There was also a minor controversy around the plackets. David Page Coffin contacted me privately in email to alert me to a problem with the placket draft I had presented in Part 2:
Just read your latest blog post and noted that your placket draft has both the under and overlap rectangles the same width, which will make them the same width when done, and give you no easy way to conceal the underlap underneath the overlap. […] My formula is basically that the A (underlap) widths should equal the stitching box width and the B’s (overlap) simply must be wider, usually by at least ¼”, just to be on the safe side.
Together with the other changes I’m making for cuffs, plackets and front band, I decided to make a shirt to test out the new pattern.
The main fabric I’m using is this shirting I got from Michael’s Fabrics, in one of their shirting bundles. The red lines are actually a chain stitch embedded in the fabric, which is raised and gives it an interesting texture. (Click/tap to better see the chain stitch detail).
For the accent fabric, I’m currently planning to use the textured white fabric I used in the Tuxedo Shirt. I want to use the remainder of the white Pima broadcloth, but I don’t have enough of it left for all the accent pieces.

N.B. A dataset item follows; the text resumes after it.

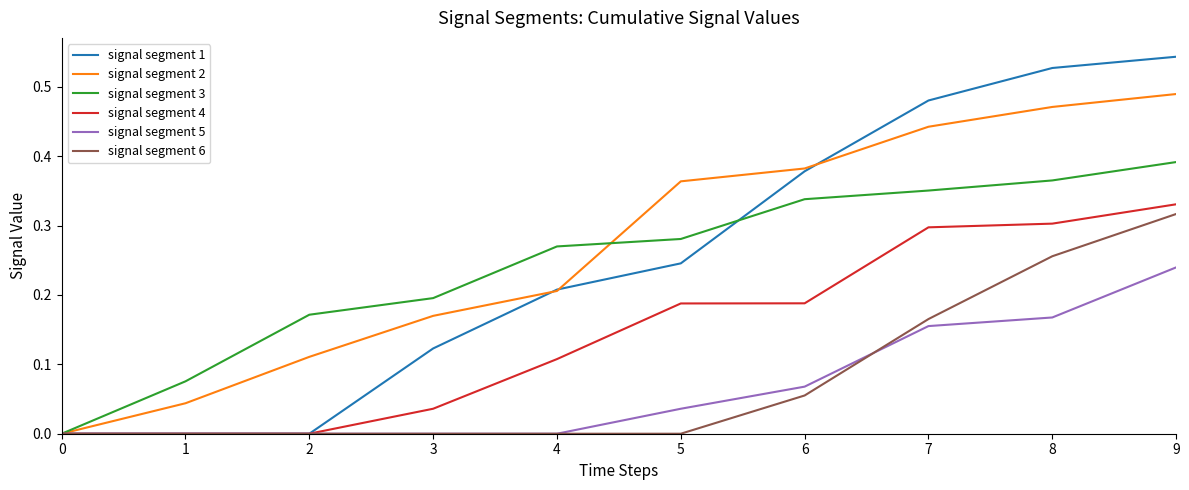

Is the value of signal segment 1 at 7 greater than the value of signal segment 3 at 6?

Yes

Laying out the pieces is interesting. I want the stripes to run vertically, but the stripes run along the cross-grain. So I am aligning the pattern pieces to the crossgrain rather than the lengthwise grain.
Since the front band underlap is a separate piece cut from accent fabric, the right front pattern piece no longer has a center front line. I’m aligning center front along one of the red chainstitch lines. To do this, I taped the front band pattern piece to the front right, then used the combo to line up the fronts to the fabric.
Hopefully, I will model the “Study for the Pink Shirt”.